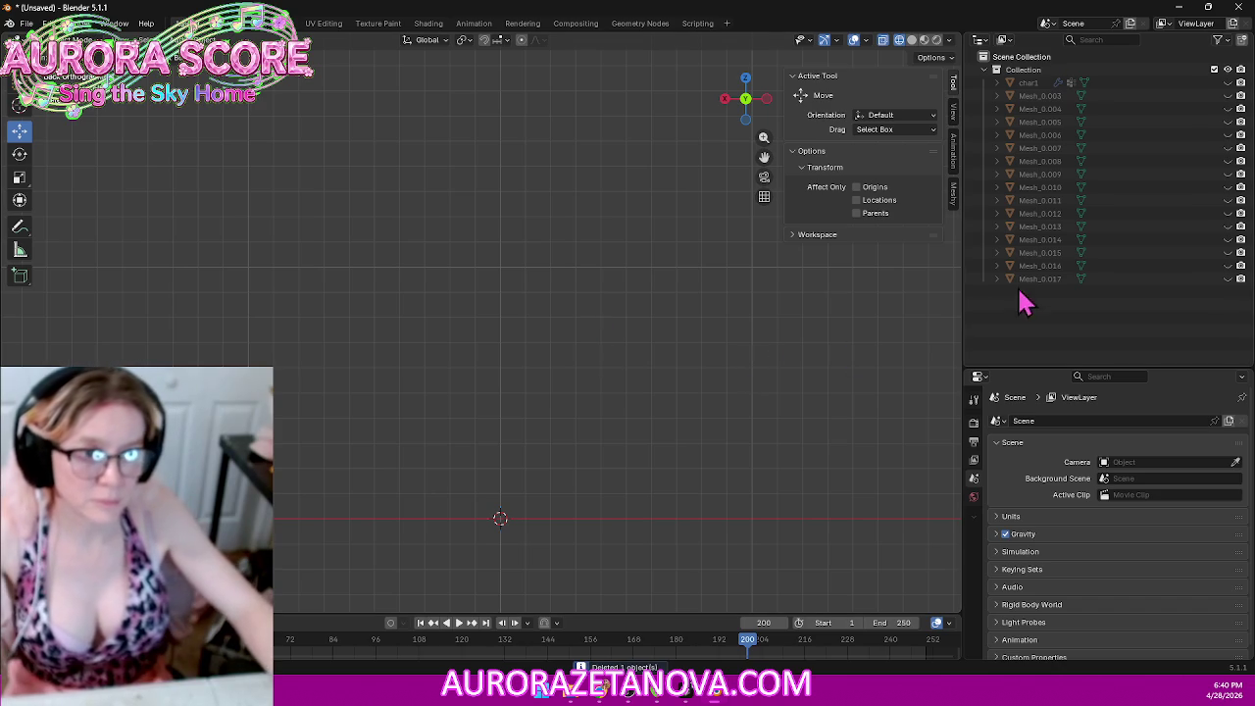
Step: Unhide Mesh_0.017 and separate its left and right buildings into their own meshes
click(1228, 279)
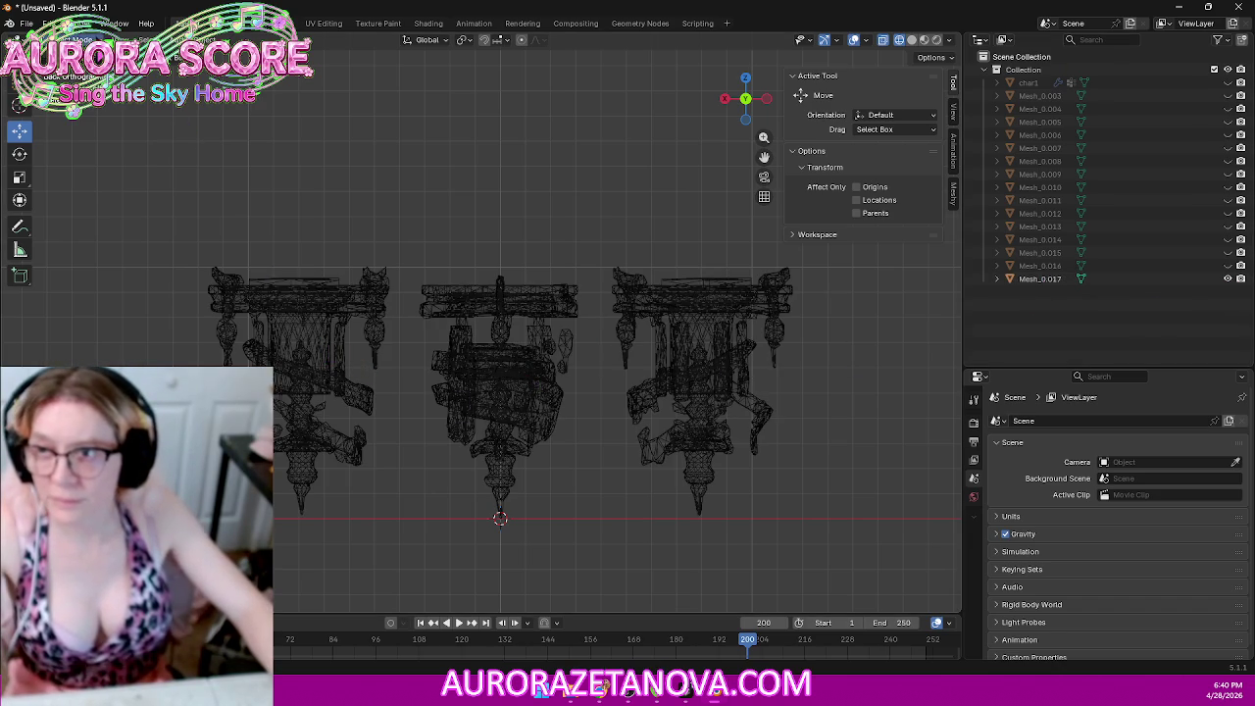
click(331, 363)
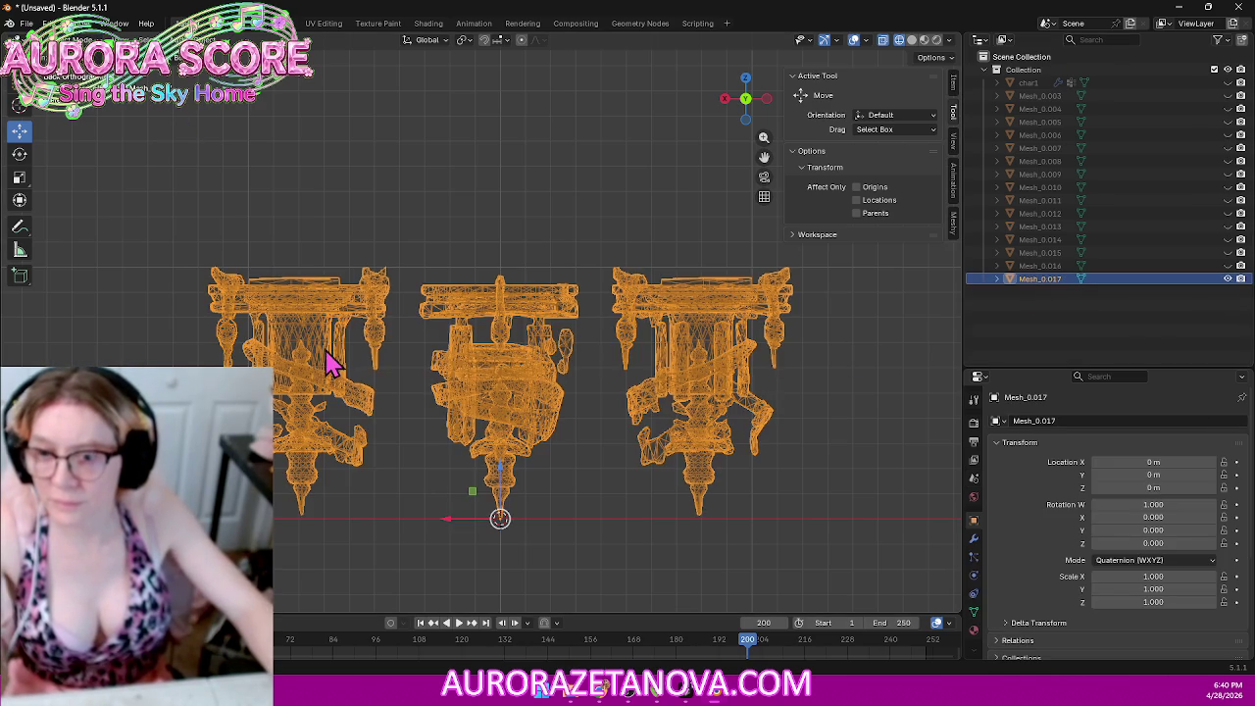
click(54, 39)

______

**Exercise goal**
All of the data needs repeating exactly, but the pictures do not.

**Exercise answer**
Step: Unhide Mesh_0.017 and separate its left and right buildings into their own meshes
click(1228, 279)
click(331, 363)
click(54, 39)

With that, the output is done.